Rewrite the records below with "top-left" switched to "upper-left" and every other part left unchanged.

Collection entries
= = = = =

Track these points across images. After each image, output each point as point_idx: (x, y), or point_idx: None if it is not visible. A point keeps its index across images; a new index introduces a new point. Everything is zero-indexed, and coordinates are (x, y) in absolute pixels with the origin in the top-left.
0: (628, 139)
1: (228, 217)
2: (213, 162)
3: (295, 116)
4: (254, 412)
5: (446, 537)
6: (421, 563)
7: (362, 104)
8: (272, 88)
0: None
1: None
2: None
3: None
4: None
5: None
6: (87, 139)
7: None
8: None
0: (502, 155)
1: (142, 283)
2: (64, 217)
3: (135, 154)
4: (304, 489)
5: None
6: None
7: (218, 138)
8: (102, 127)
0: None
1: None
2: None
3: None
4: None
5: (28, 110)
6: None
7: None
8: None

= = = = =

TASK OUTPUT
Track these points across images. After each image, output each point as point_idx: (x, y), or point_idx: None if it is not visible. A point keeps its index across images; a new index introduces a new point. Everything is zero-indexed, and coordinates are (x, y) in absolute pixels with the origin in the upper-left.
0: (628, 139)
1: (228, 217)
2: (213, 162)
3: (295, 116)
4: (254, 412)
5: (446, 537)
6: (421, 563)
7: (362, 104)
8: (272, 88)
0: None
1: None
2: None
3: None
4: None
5: None
6: (87, 139)
7: None
8: None
0: (502, 155)
1: (142, 283)
2: (64, 217)
3: (135, 154)
4: (304, 489)
5: None
6: None
7: (218, 138)
8: (102, 127)
0: None
1: None
2: None
3: None
4: None
5: (28, 110)
6: None
7: None
8: None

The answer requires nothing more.